On Sun, 20 Aug 2006 15:57:04 -0300, Shmuel Metz (Seymour J.) <[EMAIL
PROTECTED]> wrote:
>
> >How? One can come close by coding a function package in some other
> >language, but if I understand correctly even that can't precisely
> >entirely copy a compound from one stem to another.
>
> Why not? You go through the list of variable names and return a list
> of the names beginning with the stem. The caller can then use the list
> of names to copy all of the compound variables.
>
No. I believe if I say:
X. = 'Cosmos'
Null = ''
X.Null = 'Chaos'
drop X.3.14159
that the EXECVARS interface will not return any indication of the
dropped status of X.3.14159, nor any distinction between the stem
with no tail and the stem with a tail which is the null string.

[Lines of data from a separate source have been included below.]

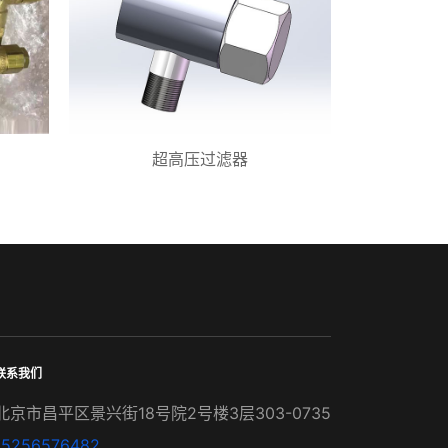
超高压过滤器
联系我们
北京市昌平区景兴街18号院2号楼3层303-0735
15256576482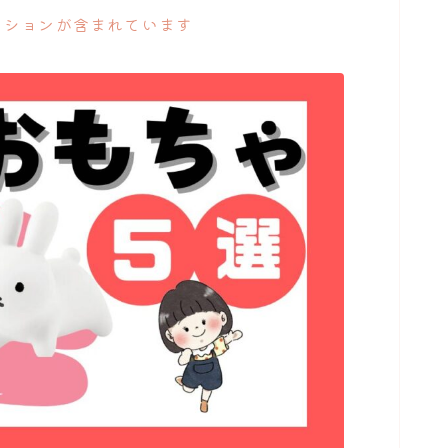
ーションが含まれています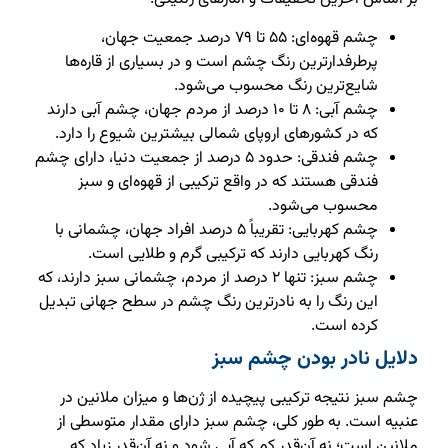
چشم قهوه‌ای: ۵۵ تا ۷۹ درصد جمعیت جهان،
پرطرفدارترین رنگ چشم است و در بسیاری از قاره‌ها
شایع‌ترین رنگ محسوب می‌شود.
چشم آبی: ۸ تا ۱۰ درصد از مردم جهان، چشم آبی دارند
که در کشورهای اروپای شمالی بیشترین شیوع را دارد.
چشم فندقی: حدود ۵ درصد از جمعیت دنیا، دارای چشم
فندقی هستند که در واقع ترکیبی از قهوه‌ای و سبز
محسوب می‌شود.
چشم کهربایی: تقریباً ۵ درصد افراد جهان، چشمانی با
رنگ کهربایی دارند که ترکیبی گرم و طلایی است.
چشم سبز: تنها ۲ درصد از مردم، چشمانی سبز دارند، که
این رنگ را به نادرترین رنگ چشم در سطح جهانی تبدیل
کرده است.
دلایل نادر بودن چشم سبز
چشم سبز نتیجه ترکیبی پیچیده از ژن‌ها و میزان ملانین در
عنبیه است. به طور کلی، چشم سبز دارای مقدار متوسطی از
ملانین است؛ نه آن‌قدر کم که آبی شود و نه آن‌قدر زیاد که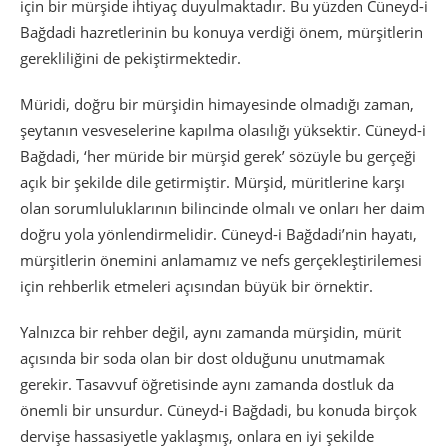
için bir mürşide ihtiyaç duyulmaktadır. Bu yüzden Cüneyd-i
Bağdadi hazretlerinin bu konuya verdiği önem, mürşitlerin
gerekliliğini de pekiştirmektedir.
Müridi, doğru bir mürşidin himayesinde olmadığı zaman,
şeytanın vesveselerine kapılma olasılığı yüksektir. Cüneyd-i
Bağdadi, ‘her müride bir mürşid gerek’ sözüyle bu gerçeği
açık bir şekilde dile getirmiştir. Mürşid, müritlerine karşı
olan sorumluluklarının bilincinde olmalı ve onları her daim
doğru yola yönlendirmelidir. Cüneyd-i Bağdadi’nin hayatı,
mürşitlerin önemini anlamamız ve nefs gerçekleştirilemesi
için rehberlik etmeleri açısından büyük bir örnektir.
Yalnızca bir rehber değil, aynı zamanda mürşidin, mürit
açısında bir soda olan bir dost olduğunu unutmamak
gerekir. Tasavvuf öğretisinde aynı zamanda dostluk da
önemli bir unsurdur. Cüneyd-i Bağdadi, bu konuda birçok
dervişe hassasiyetle yaklaşmış, onlara en iyi şekilde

Symbol( 'X.' ) and symbol( 'X.Null' ) will correctly supply information
to resolve the latter ambiguity, but there's no way to identify members
of a stem dropped after a universal assignment.
Unfortunately, an optimization to Rexx causes incorrect behavior, making
it impossible to test this. IBM is working on an APAR for me, but taking
their time.
> Admittedly the equivalent in OREXX is cleaner, but it can be done.
>
Will the OREXX facility correctly identify a single member or several
members DROPped after a universal assignment?